Links from class:
Ford-Fulkerson algorithm for solving maximum flow problems
In class today we discussed two algorithms for computing the maximum flow of a network graph: Ford-Fulkerson and Edmonds-Karp. Both are the same in implementaion except for that Ford-Fulkerson uses DFS to find augmenting paths whereas Edmonds-Karp uses BFS.

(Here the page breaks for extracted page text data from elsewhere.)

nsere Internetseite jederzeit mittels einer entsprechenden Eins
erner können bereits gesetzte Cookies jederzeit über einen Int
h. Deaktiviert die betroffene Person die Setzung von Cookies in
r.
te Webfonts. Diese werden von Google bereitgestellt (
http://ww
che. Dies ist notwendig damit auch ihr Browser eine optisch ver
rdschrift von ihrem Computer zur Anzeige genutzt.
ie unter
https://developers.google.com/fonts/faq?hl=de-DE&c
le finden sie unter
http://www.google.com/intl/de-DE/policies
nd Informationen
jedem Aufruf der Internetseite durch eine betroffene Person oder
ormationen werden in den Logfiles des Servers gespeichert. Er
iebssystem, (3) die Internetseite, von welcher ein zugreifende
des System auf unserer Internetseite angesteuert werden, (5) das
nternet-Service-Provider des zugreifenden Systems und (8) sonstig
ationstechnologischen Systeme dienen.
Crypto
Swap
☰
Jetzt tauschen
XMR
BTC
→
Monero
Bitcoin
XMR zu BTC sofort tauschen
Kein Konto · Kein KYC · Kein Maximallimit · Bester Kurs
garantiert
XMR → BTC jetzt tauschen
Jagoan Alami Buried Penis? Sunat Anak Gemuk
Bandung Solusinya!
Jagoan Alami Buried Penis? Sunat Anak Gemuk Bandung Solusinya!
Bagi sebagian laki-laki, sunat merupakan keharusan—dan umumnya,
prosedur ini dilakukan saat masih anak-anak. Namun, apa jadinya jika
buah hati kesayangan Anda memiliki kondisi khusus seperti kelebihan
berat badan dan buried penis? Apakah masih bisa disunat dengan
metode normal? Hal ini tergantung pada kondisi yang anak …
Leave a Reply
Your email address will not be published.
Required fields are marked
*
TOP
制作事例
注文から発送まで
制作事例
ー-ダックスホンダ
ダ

Below is an implementation of Edmonds-Karp you may use for any max flow problems you encounter!
class MaxFlow {
/**
* MAX FLOW - Edmonds Karp algorithm
*/
private final static int NN = 256; // max number of nodes
private int[][] cap = new int[NN][NN];
private int[][] fnet = new int[NN][NN];
// BFS
private int[] q = new int[NN];
private int[] prev = new int[NN];
private int qf, qb;
private int edmondsKarp(int n, int s, int t) {
for (int i = 0; i < n; i++) {
for (int j = 0; j < n; j++) {
fnet[i][j] = 0;
}
}
int flow = 0;
while (true) {
// find an augmenting path
for (int i = 0; i < n; i++) {
prev[i] = -1;
}
qf = qb = 0;
prev[s] = -2;
q[qb++] = s;
while (qb > qf && prev[t] == -1) {
int u = q[qf++];
int v = 0;
while (v < n) {
if (prev[v] == -1 && fnet[u][v] - fnet[v][u] < cap[u][v]) {
prev[v] = u;
q[qb++] = v;
}
v++;
}
}
// see if we are done
if (prev[t] == -1)
break;
// get the bottleneck capacity
int bot = Integer.MAX_VALUE;
int v = t;
int u = prev[v];
while (u >= 0) {
bot = Math.min(bot, cap[u][v] - fnet[u][v] + fnet[v][u]);
v = u;
u = prev[v];
}
// update the flow network
v = t;
u = prev[v];
while (u >= 0) {
fnet[u][v] += bot;
v = u;
u = prev[v];
}
flow += bot;
}
return flow;
}
private void addEdge(int u, int v, int cp) {
cap[u][v] += cp;
}
private void addEdgeUndirected(int u, int v, int cp) {
addEdge(u, v, cp);
addEdge(v, u, cp);
}
/* Max Flow example usage (UVa 820 sample network) */
private void maxFlowExample() {
int n = 4;
/* CLEAR - add source/sink if needed */
for (int i = 0; i < n; i++) {
for (int j = 0; j < n; j++) {
cap[i][j] = 0;
}
}
addEdgeUndirected(0, 1, 20);
addEdgeUndirected(0, 2, 10);
addEdgeUndirected(1, 2, 5);
addEdgeUndirected(1, 3, 10);
addEdgeUndirected(2, 3, 20);
int s = 0, t = 3;
int flow = edmondsKarp(n, s, t);
System.out.println("Flow: " + flow);
}
public static void main(String args[]) {
MaxFlow mf = new MaxFlow();
mf.maxFlowExample();
}
}
Sieve of Eratosthenes
We also talked in class about generating all the primes between 2 and N. Below an implementation of the Sieve of Eratosthenes you may use to generate prime numbers.
/*
* Sieve of Eratosthenes
*/
private void sieve() {
int lim = (int) (Math.round(Math.sqrt(SIEVE_SIZE))) + 1;
nonPrimes[0] = true;
nonPrimes[1] = true;
for (int i = 4; i < SIEVE_SIZE; i += 2) {
nonPrimes[i] = true;
}
for (int i = 3; i <= lim; i += 2) {
if (!nonPrimes[i]) {
int tmp = i * i;
while (tmp < SIEVE_SIZE) {
nonPrimes[tmp] = true;
tmp += i << 1;
}
}
}
}
For next class
Assigned readings:
- Sections: 4.6 (max flow), 5 (read the first couple of sections, and dive deeper into topics that interest you)
Assigned exercises:
- Pick your final problem and email me by Saturday evening so I know that you’ve picked one.